Rating:  Summary: You must read this one! Review: Many other reviewers of this book wrote insightful reviews already so I will not repeat that. I just want to say, I never thought a technical book would be so fun, exciting and enjoyable until read this one. You'll get experts' experience and advice by reading this book, and you will not be bored. GO GET THIS BOOK!

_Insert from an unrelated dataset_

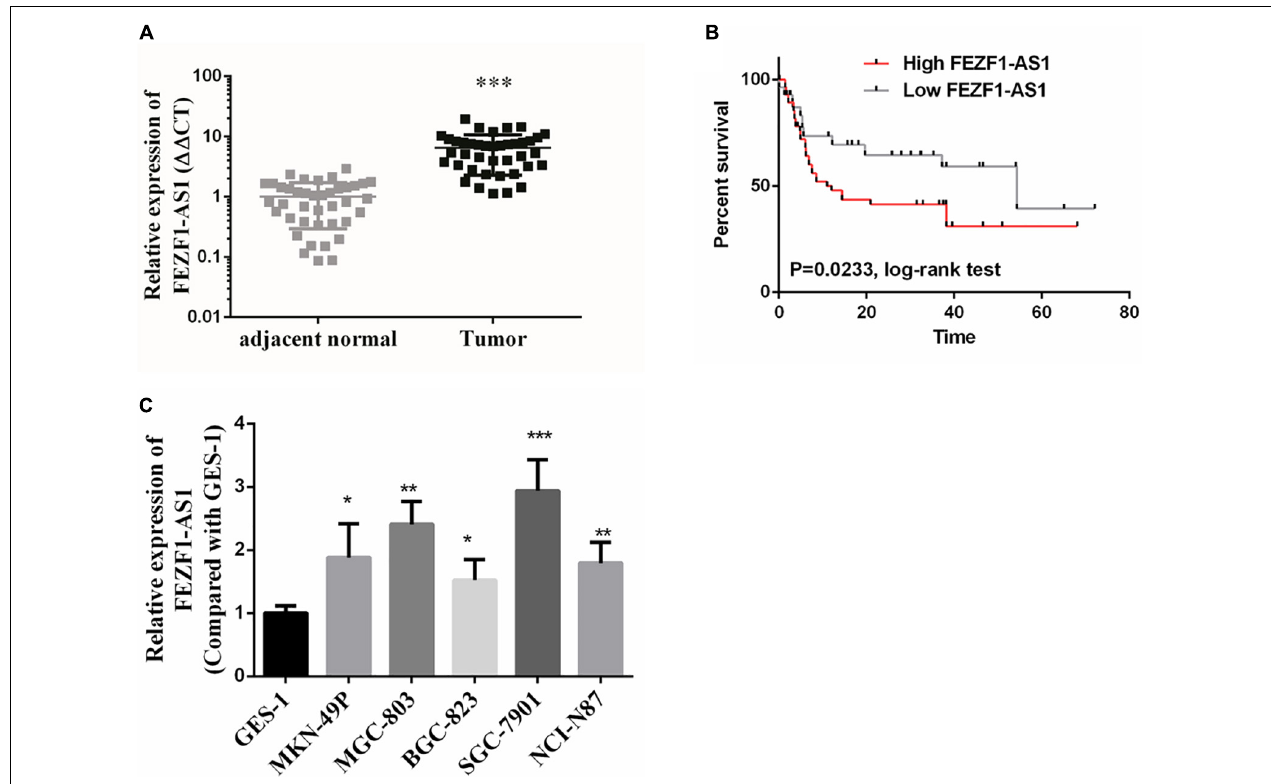
FIGURE 1 | FEZF1-AS1 was upregulated in gastric cancer (GC) tissues and cell lines. (A) Relative expression of FEZF1-AS1 in 40 paired GC tissues and pair-matched adjacent normal tissues quantified by qRT-PCR. FEZF1-AS1 was upregulated ( > 2-fold) in 70% (28 of 40) of the GC tissues compared with that in the adjacent normal tissues. (B) Kaplan–Meier survival analysis of patient overall survival according to FEZF1-AS1 levels in GC tissues. Patients with high level of FEZF1-AS1 expression demonstrated reduced overall survival compared with patients with low expression. (C) FEZF1-AS1 expression in several types of gastric cancer cell lines and a normal human gastric epithelial cell line (GES-1) by qRT-PCR. Each experiment was performed in triplicate. Data are mean ± SD. * P < 0.05, ** P < 0.01, *** P <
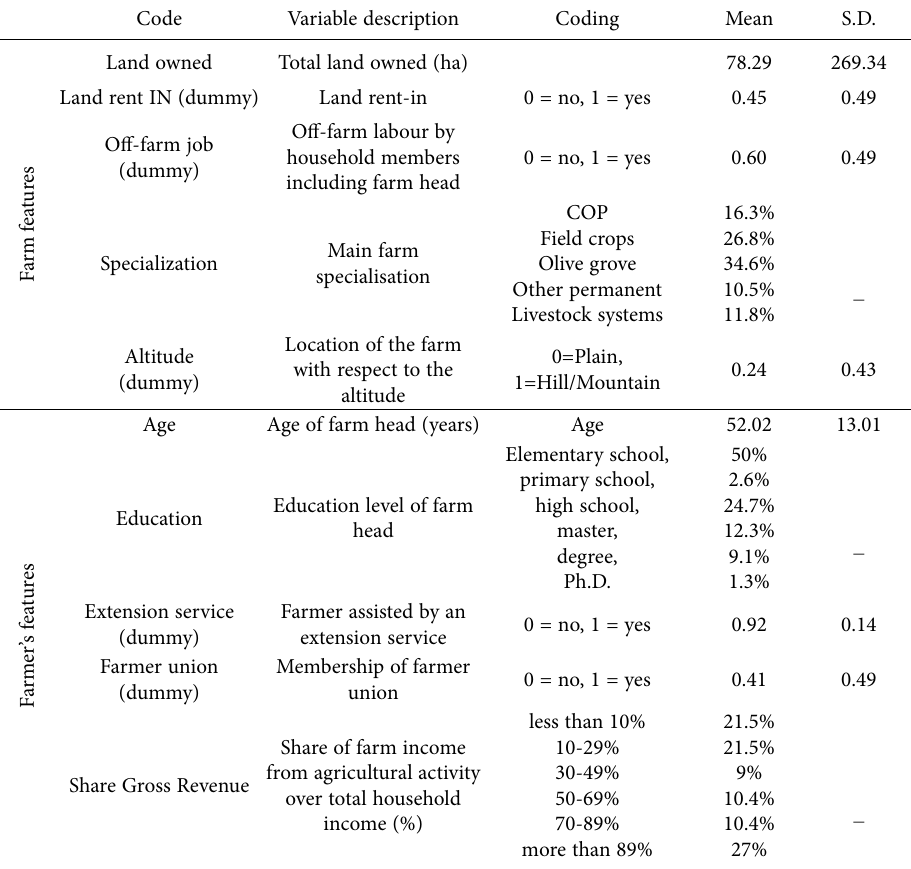
Table 2. List of variables used as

Rating:  Summary: Excellent and thought provoking. Review: The first time I noticed Josh Bloch was when I was reading an article on artima.com. His incisive comments on software design and coding style led me to read this book. It is undoubtedly the best Java book I've read since "Thinking In Java". I highly recommend this book to anyone who's written enough Java to have asked themselves, "is this the right way to do what I'm doing," or "there must be a better way." Anyone who is designing libraries should study Josh's Items, challenge them. There is much to appreciate in the volume of experience that writing a book like this takes. The one weakness in this book: it does not address the kind of software development consulting teams need to adopt in order to deliver "Extreme Programming" style. I wish it addressed programming for customization; the book squarely focusses on programming reusable libraries. I hope every reader derives as much wisdom from this book as I was able to. Thank you Josh Bloch.